After Munich, Mucha moved to the “mecca” of arts, Paris. Here he studied with different teachers. He lived in modest conditions and could survive with small commissions for book and newspaper illustrations. For a short period he shared a studio with Paul Gauguin.
The Breakthrough
In December 1894 Mucha became famous with a commission for a poster for the actress Sarah Bernard. Sarah Bernard was a celebrity of her time. His poster design for the play Gismonda became a sensation in Paris. Sarah Bernhard was delighted. He received an exclusive contract for six consecutive years by the actress. In the following years, he not only designed all her posters, but her theater decorations and costumes as well. From now on the artist was swamped with commissions for all kind of commercial print advertising.
His Style
By this time Mucha had developed his own personal style – characterized by art nouveau elements, tender colors and bycantine decorative elements. And all these elements were ranked around images of fairy like young women with long hair and splendid, refined costumes. In the coming years, this type of female images should become his trademark.

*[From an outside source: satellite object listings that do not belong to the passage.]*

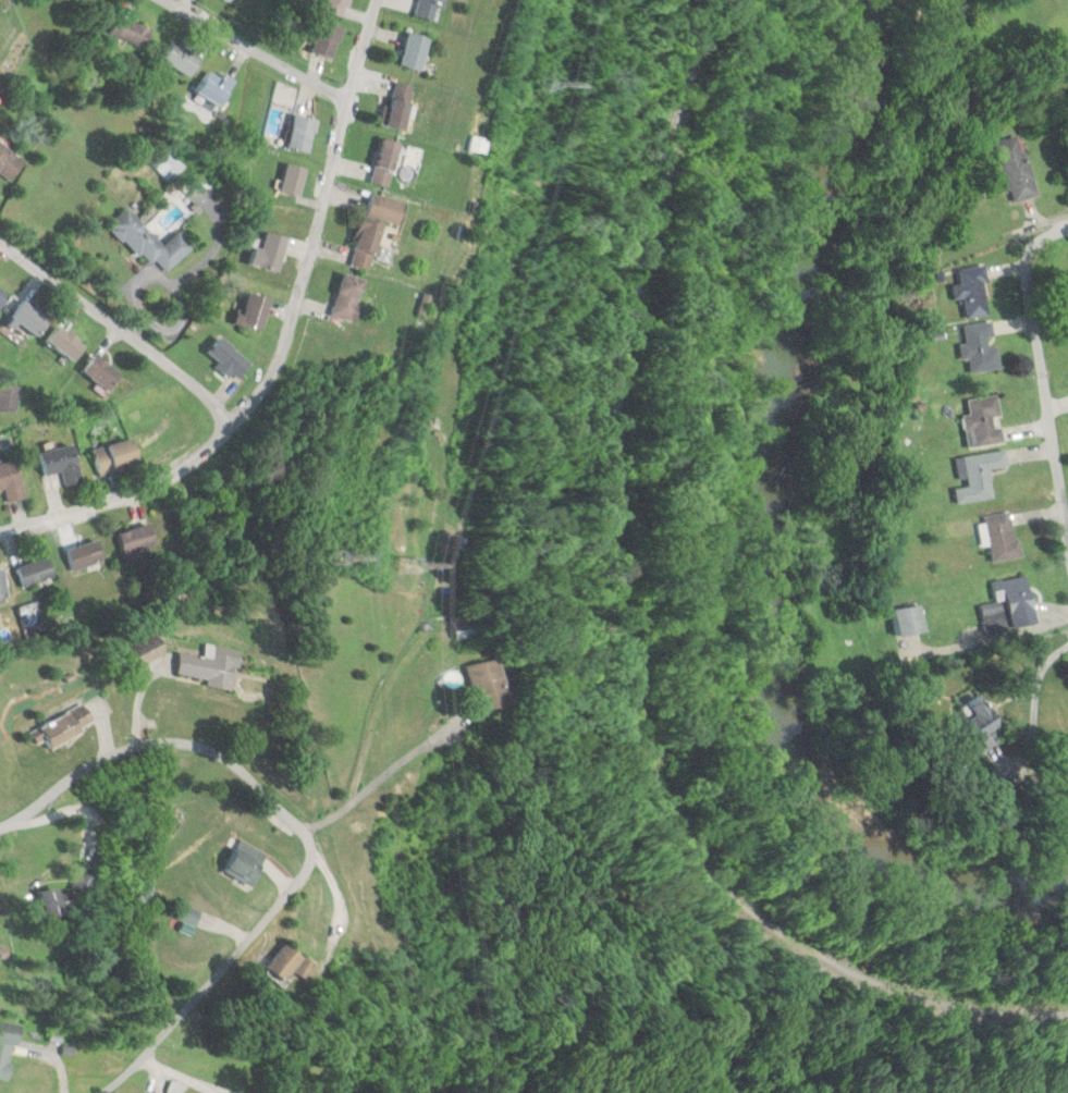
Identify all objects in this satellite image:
building: (227, 0)
building: (333, 7)
building: (428, 9)
building: (133, 32)
building: (327, 39)
road: (252, 50)
building: (416, 52)
building: (181, 59)
power tower: (551, 83)
building: (214, 88)
building: (400, 106)
building: (302, 134)
building: (384, 162)
building: (9, 164)
building: (1014, 168)
building: (293, 180)
building: (386, 208)
building: (152, 243)
building: (367, 243)
building: (271, 252)
building: (974, 291)
building: (2, 296)
building: (349, 297)
building: (253, 313)
building: (25, 319)
road: (118, 330)
building: (66, 342)
road: (281, 342)
building: (980, 347)
building: (229, 357)
road: (1040, 368)
building: (102, 372)
building: (984, 422)
building: (116, 456)
building: (61, 464)
building: (978, 475)
building: (11, 481)
river: (748, 536)
building: (1002, 537)
building: (130, 546)
building: (86, 555)
power tower: (349, 557)
power tower: (418, 566)
building: (35, 572)
building: (3, 587)
building: (1016, 594)
building: (912, 620)
building: (464, 630)
railway: (612, 639)
road: (1061, 650)
building: (149, 654)
building: (213, 665)
building: (490, 686)
road: (1034, 702)
building: (977, 717)
building: (65, 727)
road: (184, 740)
building: (244, 866)
building: (53, 903)
building: (191, 916)
building: (292, 964)
road: (220, 969)
building: (7, 1048)

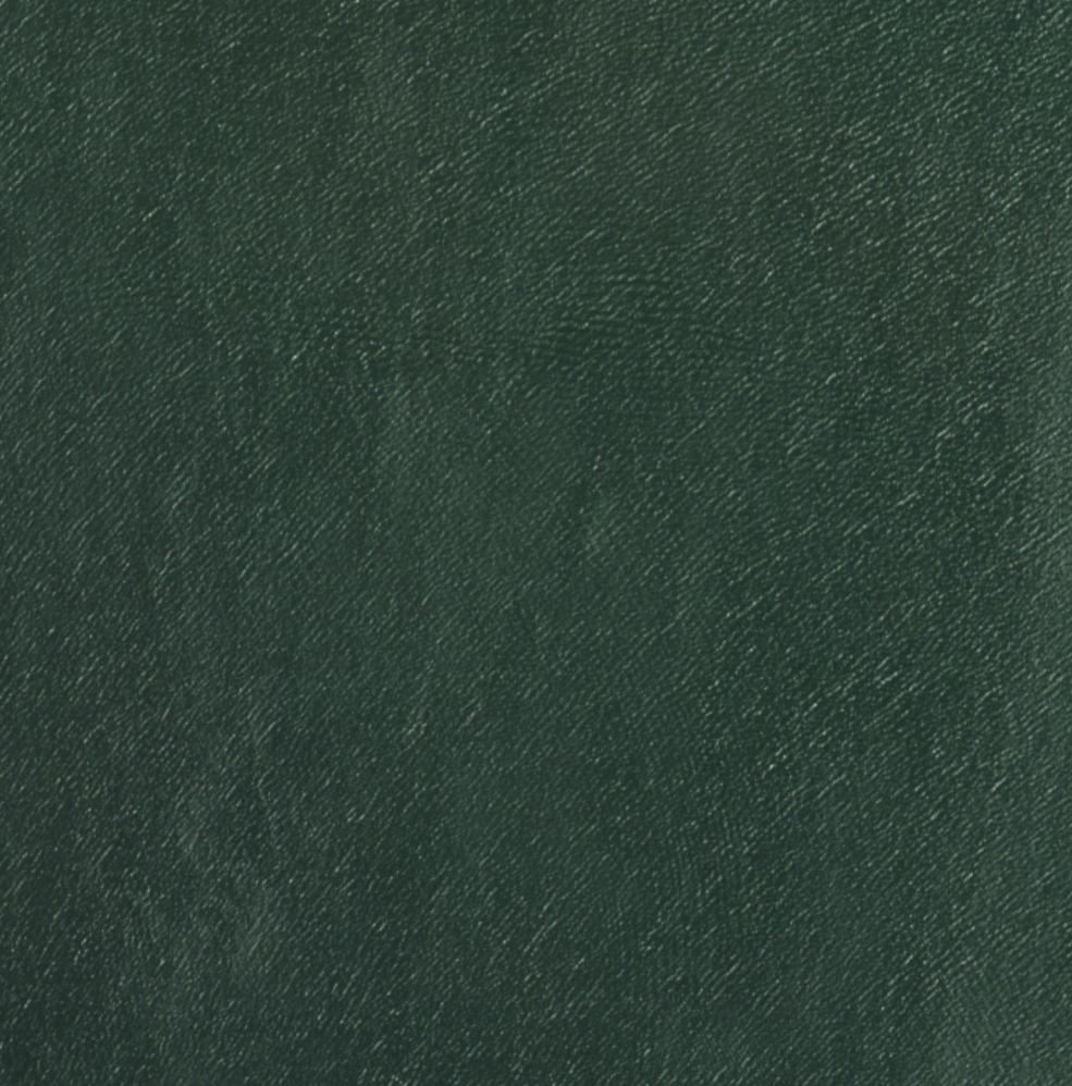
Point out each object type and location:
river: (713, 329)
park: (536, 543)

Mucha used lithography as the printing technique for his posters. The posters are usually signed in the block. Some of his posters were produced as sets like The Four Seasons. Complete sets count among the most searched for of his works.
Public Recognition for Alphonse Mucha
In 1890 the artist had his first one man show in Paris with 448 works on display. His art work was not confined to the printing media. He designed tissues, stamps and even bank bills. In 1900 he received a commission by the Austrian government to decorate the Austrian pavilion for the World Fair in Paris of 1900. He became also active in designing jewelry.
Between 1904 and 1921 Mucha traveled frequently to the United States. He took commissions in the US and taught art at art academies in New York and Chicago.
In 1939 the German Nazis occupied Czechoslovakia. The popularity of the artist made him a number one target for the Gestapo, the Nazi secret police. He was arrested, interrogated and realeased. Shortly afterwards, Alphonse Maria Mucha died on July 14, 1939 in Prague.
The city of Prague has dedicated an Alphonse Mucha Museum to the artist.